---------- Listed entries

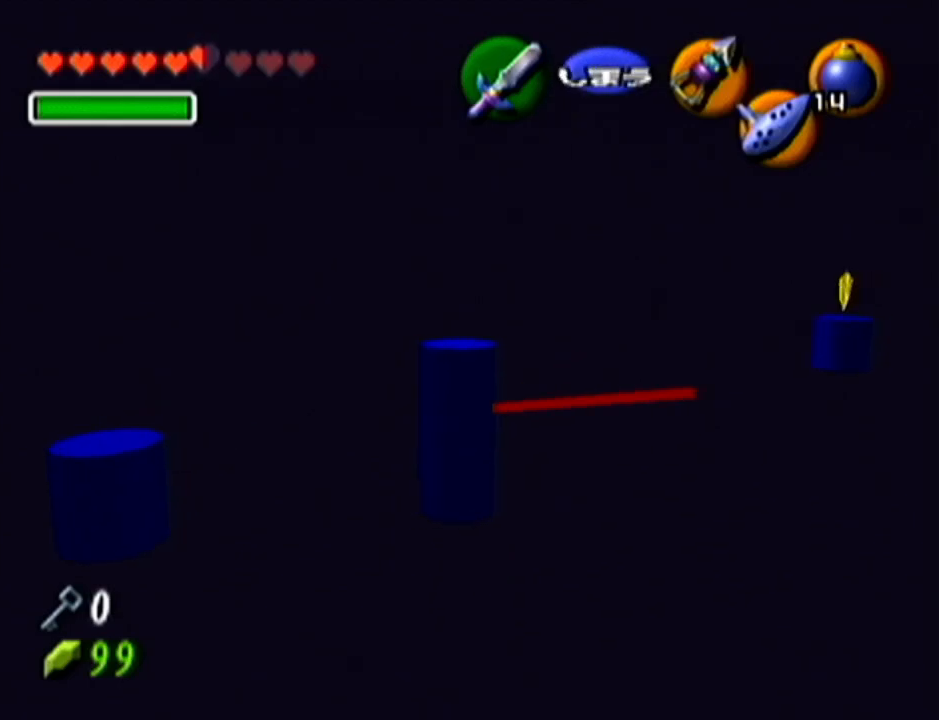
{"buttons": [], "left_stick": "center", "events": []}
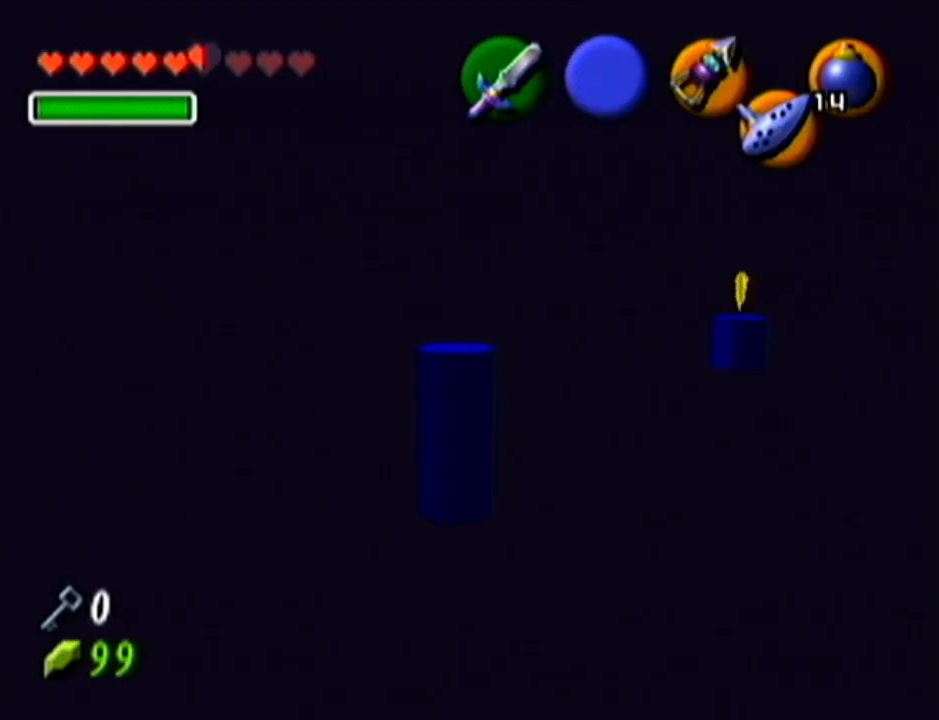
{"buttons": [], "left_stick": "down-left", "events": [[133, "left_stick", "down-left"]]}
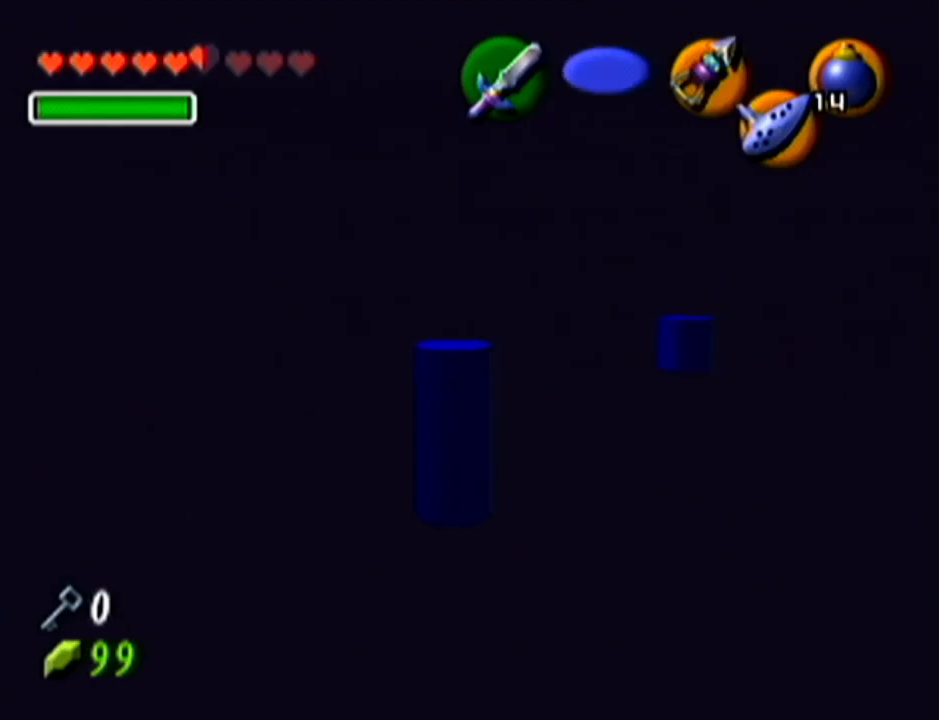
{"buttons": [], "left_stick": "up-left", "events": [[17, "left_stick", "center"], [384, "left_stick", "up-left"]]}
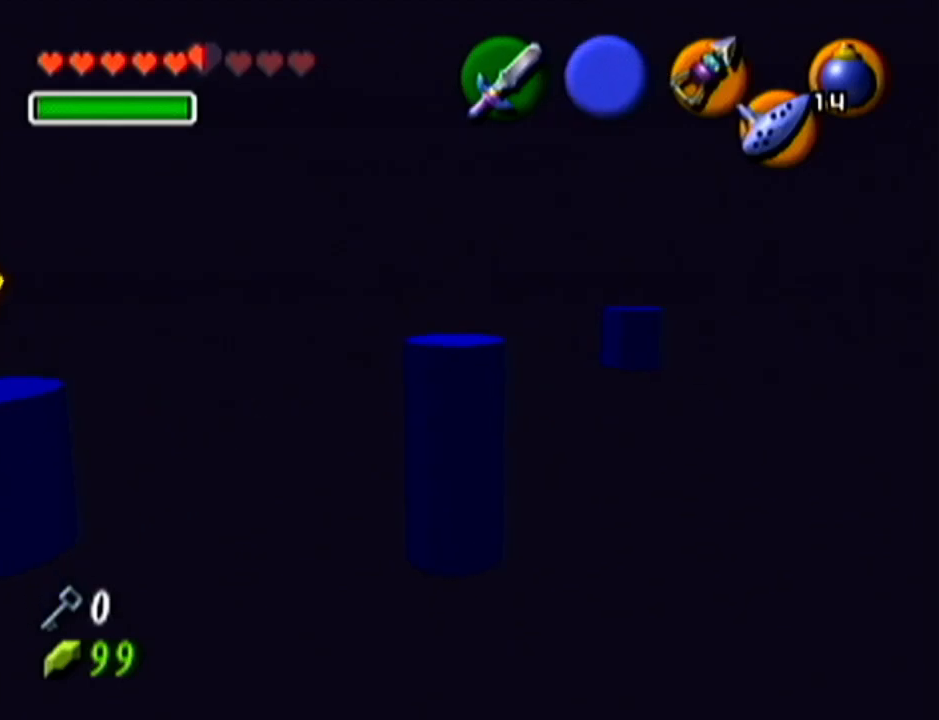
{"buttons": [], "left_stick": "up-left", "events": []}
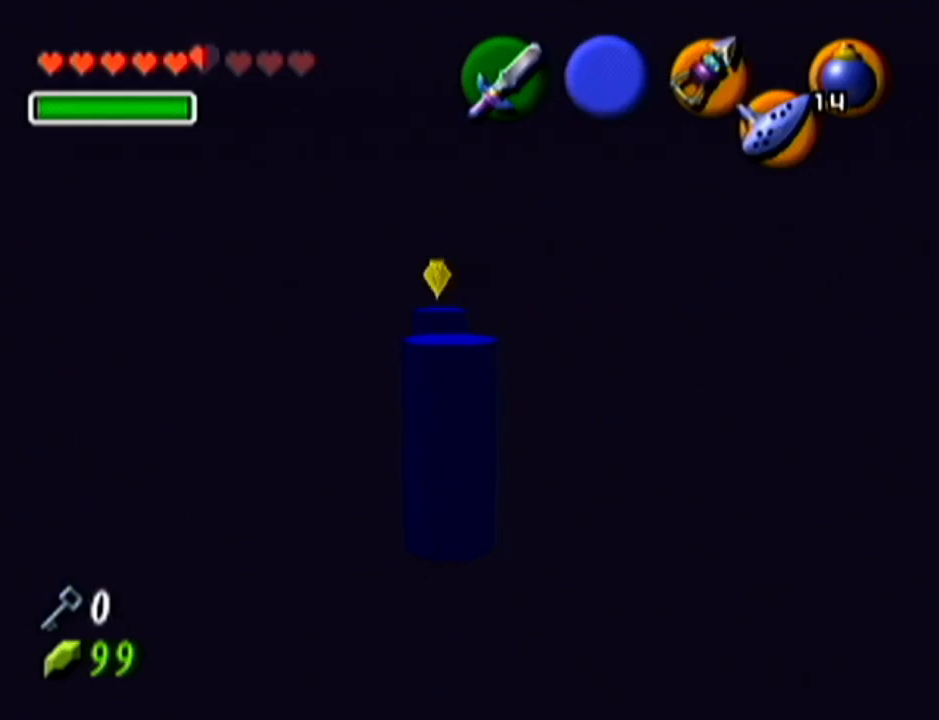
{"buttons": ["A"], "left_stick": "down-left", "events": [[167, "left_stick", "center"], [201, "A", "down"], [267, "left_stick", "down-left"]]}
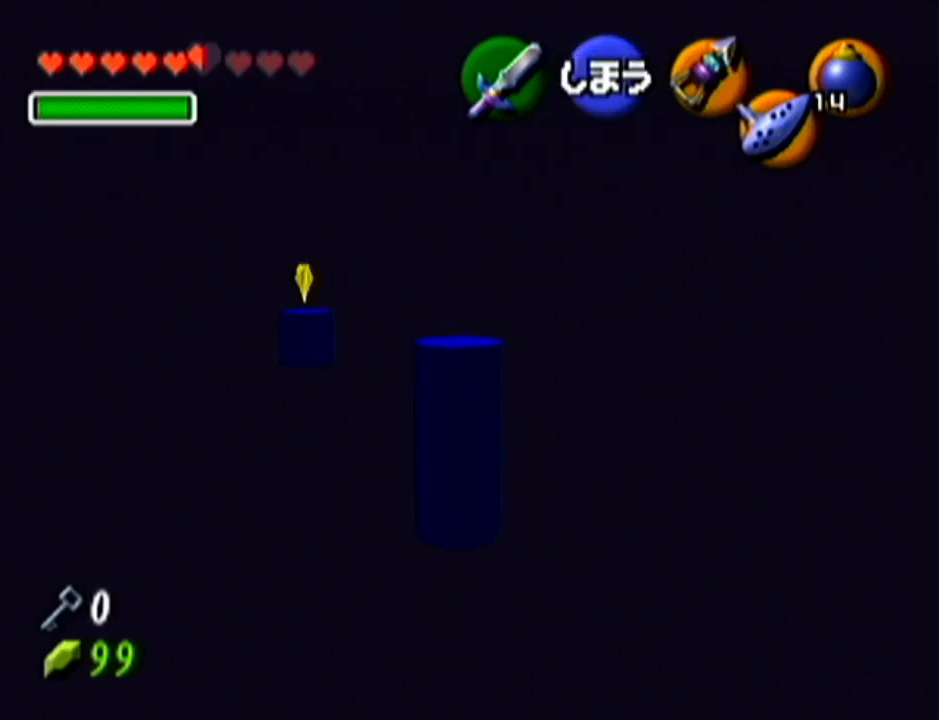
{"buttons": ["A"], "left_stick": "center", "events": [[167, "left_stick", "center"]]}
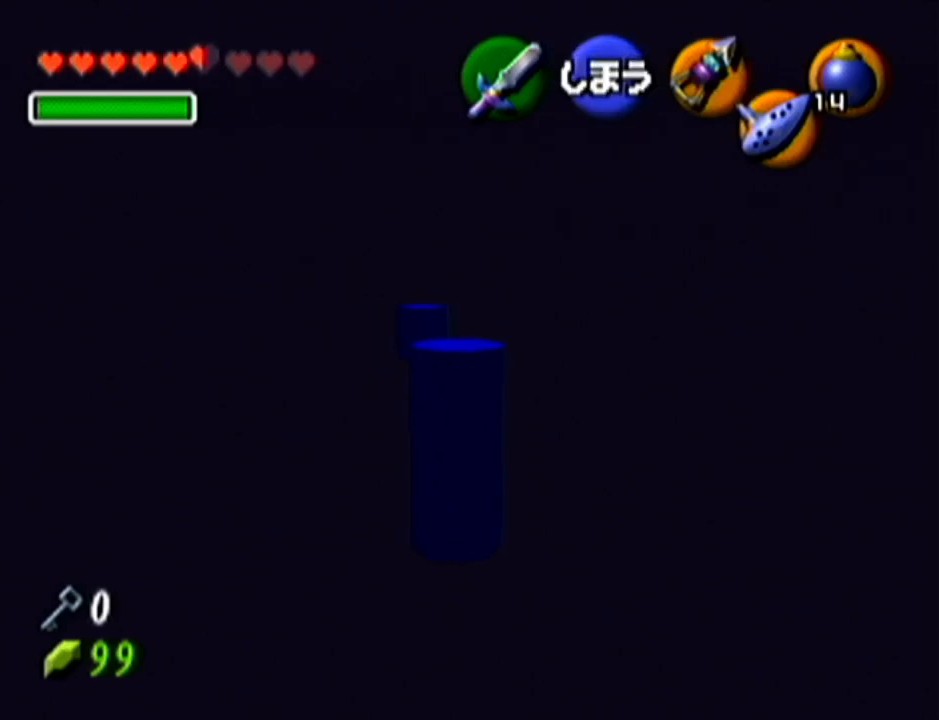
{"buttons": ["A"], "left_stick": "up-left", "events": [[134, "left_stick", "up-left"], [334, "left_stick", "left"], [451, "left_stick", "up-left"]]}
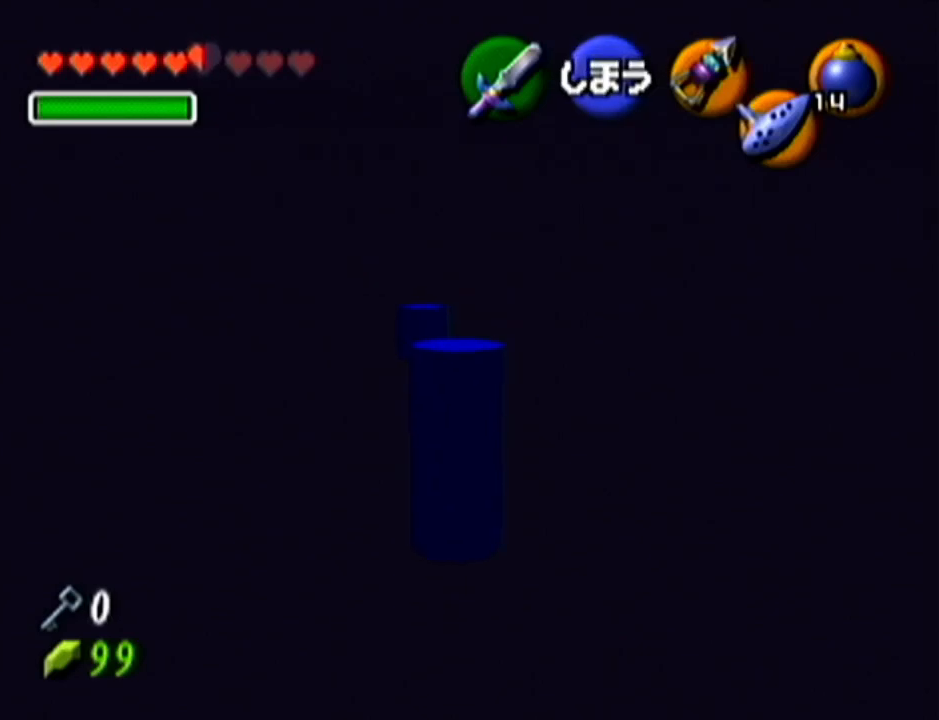
{"buttons": ["A"], "left_stick": "center", "events": [[450, "left_stick", "center"]]}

--------------------

Prompt ▸ Each line of the data above that contains "down" counts once; report the total alone.

Solved problem ▸ 2